È stato pubblicato sulla Gazzetta ufficiale n.31 - Serie Generale del 7 febbraio 2026 il Decreto Presidente della Repubblica che riscrive il quesito del referendum costituzionale, a seguito dell'ordinanza del 6 febbraio 2026 espressa dall'Ufficio centrale per il referendum della Corte suprema di cassazione, con la seguente formula:
«Approvate il testo della legge di revisione degli artt. 87, decimo comma, 102, primo comma, 104, 105, 106, terzo comma, 107, primo comma, e 110 della Costituzione approvata dal Parlamento e pubblicata nella Gazzetta Ufficiale del 30 ottobre 2025 con il titolo "Norme in materia di ordinamento giurisdizionale e di istituzione della Corte disciplinare"?».

Termini e modalità di esercizio dell’opzione per gli elettori temporaneamente all’estero per il voto per corrispondenza.
L’art. 4-bis, comma 2, della legge n. 459/01, modificato da ultimo dall’articolo 6, comma 2, lett. a), della legge 3 novembre 2017, n.165, prevede che l’opzione di voto per corrispondenza degli elettori temporaneamente all’estero pervenga direttamente al comune d’iscrizione nelle liste elettorali entro il trentaduesimo giorno antecedente la data di votazione e, quindi, entro il 18 febbraio p.v., in tempo utile per l’immediata comunicazione al Ministero dell’interno.
Analogamente possono presentare opzione i familiari conviventi degli elettori di cui sopra. La dichiarazione di opzione, redatta su carta libera, preferibilmente utilizzando l’apposito modello di opzione, e necessariamente corredata di copia di un documento d’identità valido dell’elettore, deve in ogni caso contenere l’indirizzo postale estero cui va inviato il plico elettorale ed una dichiarazione attestante il possesso dei requisiti di cui all’art. 4-bis, comma 1, della Legge n. 459/01.

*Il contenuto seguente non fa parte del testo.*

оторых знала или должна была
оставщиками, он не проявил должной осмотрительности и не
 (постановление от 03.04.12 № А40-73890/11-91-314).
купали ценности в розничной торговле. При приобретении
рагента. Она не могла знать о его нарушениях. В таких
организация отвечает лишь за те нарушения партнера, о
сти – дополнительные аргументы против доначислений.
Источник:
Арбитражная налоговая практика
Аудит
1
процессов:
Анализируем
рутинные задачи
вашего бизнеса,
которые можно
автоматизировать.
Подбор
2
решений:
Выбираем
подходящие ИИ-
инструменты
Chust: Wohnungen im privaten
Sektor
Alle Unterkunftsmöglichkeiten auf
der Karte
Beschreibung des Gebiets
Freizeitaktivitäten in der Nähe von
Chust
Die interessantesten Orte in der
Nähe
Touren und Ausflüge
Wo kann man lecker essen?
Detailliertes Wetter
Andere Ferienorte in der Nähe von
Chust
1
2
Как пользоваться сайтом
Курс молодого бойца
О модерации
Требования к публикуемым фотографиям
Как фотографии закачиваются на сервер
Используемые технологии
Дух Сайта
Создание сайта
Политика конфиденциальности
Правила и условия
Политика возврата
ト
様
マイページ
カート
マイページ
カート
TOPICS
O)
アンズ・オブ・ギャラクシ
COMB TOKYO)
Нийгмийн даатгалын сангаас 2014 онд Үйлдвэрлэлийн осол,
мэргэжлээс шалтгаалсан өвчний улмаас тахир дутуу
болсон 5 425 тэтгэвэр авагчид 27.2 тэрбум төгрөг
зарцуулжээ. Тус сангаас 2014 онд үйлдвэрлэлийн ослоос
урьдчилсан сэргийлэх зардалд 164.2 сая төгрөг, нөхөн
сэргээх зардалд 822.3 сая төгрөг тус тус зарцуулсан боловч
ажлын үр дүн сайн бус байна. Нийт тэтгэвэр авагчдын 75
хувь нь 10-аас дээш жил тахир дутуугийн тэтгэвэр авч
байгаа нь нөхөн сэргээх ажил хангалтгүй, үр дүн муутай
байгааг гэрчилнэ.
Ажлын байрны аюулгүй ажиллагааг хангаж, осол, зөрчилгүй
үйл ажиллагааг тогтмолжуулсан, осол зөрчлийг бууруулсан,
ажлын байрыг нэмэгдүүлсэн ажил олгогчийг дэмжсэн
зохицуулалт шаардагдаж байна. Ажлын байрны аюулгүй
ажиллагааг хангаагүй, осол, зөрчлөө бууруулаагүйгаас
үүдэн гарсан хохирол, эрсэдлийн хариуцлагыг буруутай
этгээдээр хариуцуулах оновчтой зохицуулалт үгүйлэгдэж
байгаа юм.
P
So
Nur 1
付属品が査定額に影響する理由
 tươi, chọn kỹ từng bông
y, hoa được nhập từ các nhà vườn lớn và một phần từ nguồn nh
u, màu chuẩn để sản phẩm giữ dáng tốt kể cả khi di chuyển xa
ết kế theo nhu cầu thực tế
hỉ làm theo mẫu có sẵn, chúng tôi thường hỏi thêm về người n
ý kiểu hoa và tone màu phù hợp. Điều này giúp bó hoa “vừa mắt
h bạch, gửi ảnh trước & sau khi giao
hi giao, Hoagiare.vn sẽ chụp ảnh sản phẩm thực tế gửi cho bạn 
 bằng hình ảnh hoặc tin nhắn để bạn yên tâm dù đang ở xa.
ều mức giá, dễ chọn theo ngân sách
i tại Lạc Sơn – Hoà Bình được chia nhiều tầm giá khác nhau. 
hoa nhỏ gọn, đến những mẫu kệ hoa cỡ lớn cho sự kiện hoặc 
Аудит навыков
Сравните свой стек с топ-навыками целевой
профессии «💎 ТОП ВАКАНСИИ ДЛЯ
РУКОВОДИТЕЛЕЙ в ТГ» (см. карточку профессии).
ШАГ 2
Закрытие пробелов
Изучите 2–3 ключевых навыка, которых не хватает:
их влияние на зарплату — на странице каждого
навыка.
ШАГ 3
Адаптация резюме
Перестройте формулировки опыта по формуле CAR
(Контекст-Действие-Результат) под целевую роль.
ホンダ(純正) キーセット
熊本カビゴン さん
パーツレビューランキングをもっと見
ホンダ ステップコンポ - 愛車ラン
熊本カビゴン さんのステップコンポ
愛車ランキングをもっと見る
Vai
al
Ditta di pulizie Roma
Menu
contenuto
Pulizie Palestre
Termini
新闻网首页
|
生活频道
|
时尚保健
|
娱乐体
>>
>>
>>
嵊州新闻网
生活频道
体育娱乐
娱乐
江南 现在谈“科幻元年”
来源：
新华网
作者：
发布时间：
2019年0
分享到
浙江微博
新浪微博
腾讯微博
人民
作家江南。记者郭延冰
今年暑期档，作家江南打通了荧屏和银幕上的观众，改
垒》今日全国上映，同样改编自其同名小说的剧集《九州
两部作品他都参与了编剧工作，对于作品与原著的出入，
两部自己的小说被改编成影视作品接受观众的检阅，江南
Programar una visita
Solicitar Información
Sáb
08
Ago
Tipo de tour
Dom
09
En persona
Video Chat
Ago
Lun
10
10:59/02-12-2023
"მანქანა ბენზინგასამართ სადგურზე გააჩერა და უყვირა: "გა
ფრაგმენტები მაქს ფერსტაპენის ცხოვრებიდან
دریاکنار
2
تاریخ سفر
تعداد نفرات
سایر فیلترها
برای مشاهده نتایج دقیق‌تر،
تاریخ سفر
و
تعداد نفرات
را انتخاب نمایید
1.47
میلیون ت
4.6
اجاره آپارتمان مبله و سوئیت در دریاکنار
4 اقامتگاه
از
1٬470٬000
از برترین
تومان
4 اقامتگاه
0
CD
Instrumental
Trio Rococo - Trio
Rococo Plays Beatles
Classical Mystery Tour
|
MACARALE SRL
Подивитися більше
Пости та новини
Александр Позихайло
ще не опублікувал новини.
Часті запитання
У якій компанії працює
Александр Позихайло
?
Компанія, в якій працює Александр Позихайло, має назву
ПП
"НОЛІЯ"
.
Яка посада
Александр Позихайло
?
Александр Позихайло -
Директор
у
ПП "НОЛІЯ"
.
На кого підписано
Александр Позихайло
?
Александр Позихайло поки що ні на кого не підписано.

Voto domiciliare per elettori affetti da disabilità che ne renda impossibile l'allontanamento dall'abitazione. Inizio termine per la presentazione della domanda.
Le disposizioni sul voto domiciliare (art.1 del D.Lgs. 3 gennaio 2006 n. 1, convertito con modificazioni, dalla Legge 27 gennaio 2006 n. 22) sono previste in favore degli elettori <<affetti da gravissime infermità, tali che l'allontanamento dall'abitazione in cui dimorano risulti impossibile>>. L'elettore che intende esercitare il proprio diritto di voto deve far pervenire espressa dichiarazione attestante la volontà di eprimere il voto presso l'abitazione in cui dimora fra martedì 10 febbraio e lunedì 2 marzo 2026 utilizzando preferibilmente l’apposito modulo predisposto dall’Ufficio elettorale comunale.